**THE RECORDS**
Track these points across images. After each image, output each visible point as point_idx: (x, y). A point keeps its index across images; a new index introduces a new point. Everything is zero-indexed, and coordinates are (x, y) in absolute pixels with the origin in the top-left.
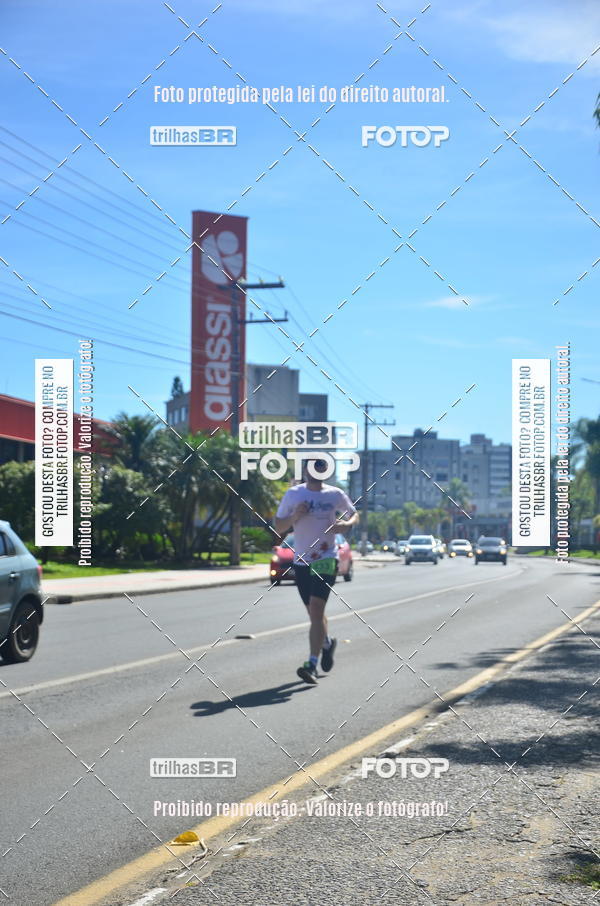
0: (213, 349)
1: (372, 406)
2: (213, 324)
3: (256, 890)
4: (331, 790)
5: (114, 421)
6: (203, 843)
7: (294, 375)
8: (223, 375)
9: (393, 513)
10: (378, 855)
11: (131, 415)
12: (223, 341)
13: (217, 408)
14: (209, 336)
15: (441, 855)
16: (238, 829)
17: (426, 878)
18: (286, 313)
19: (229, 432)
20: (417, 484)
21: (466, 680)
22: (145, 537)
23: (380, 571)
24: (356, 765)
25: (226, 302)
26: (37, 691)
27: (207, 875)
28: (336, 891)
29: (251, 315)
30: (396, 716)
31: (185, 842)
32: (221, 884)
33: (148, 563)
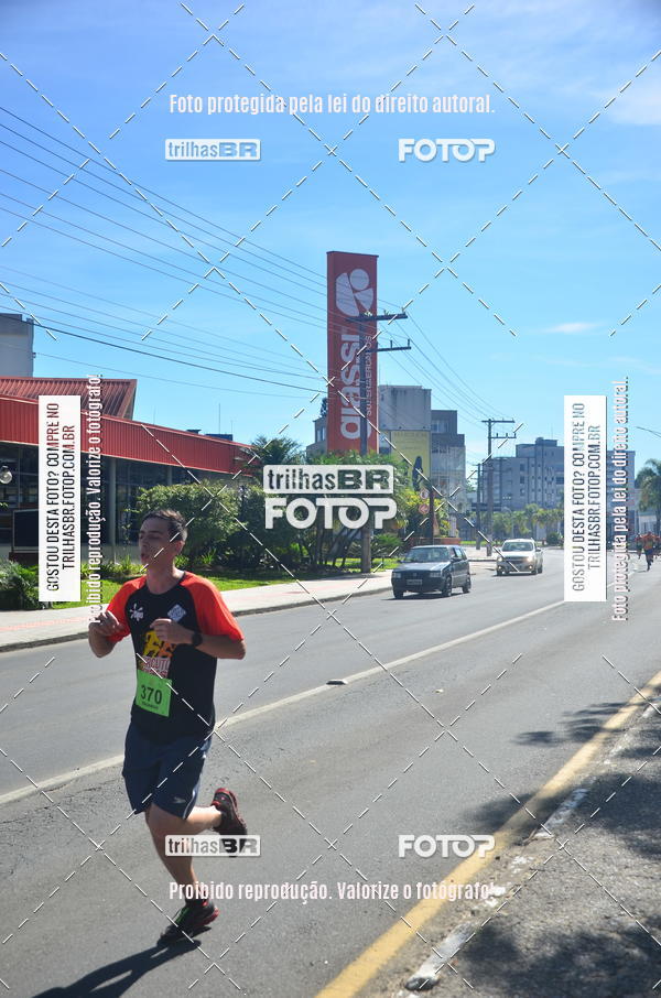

**TASK TO COMPLETE**
Please give every line above again word for word, apart from the pictures.

**OUTPUT OF THE EXERCISE**
Track these points across images. After each image, output each visible point as point_idx: (x, y). A point keeps its index across images; a new index introduces a new point. Everything is zero-indexed, and coordinates are (x, y) in absolute pixels with the origin in the top-left.
0: (213, 349)
1: (372, 406)
2: (213, 324)
3: (256, 890)
4: (331, 790)
5: (114, 421)
6: (203, 843)
7: (294, 375)
8: (223, 375)
9: (393, 513)
10: (378, 855)
11: (131, 415)
12: (223, 341)
13: (217, 408)
14: (209, 336)
15: (441, 855)
16: (238, 829)
17: (426, 878)
18: (286, 313)
19: (229, 432)
20: (417, 484)
21: (466, 680)
22: (145, 537)
23: (380, 571)
24: (356, 765)
25: (226, 302)
26: (37, 691)
27: (207, 875)
28: (336, 891)
29: (251, 315)
30: (396, 716)
31: (185, 842)
32: (221, 884)
33: (148, 563)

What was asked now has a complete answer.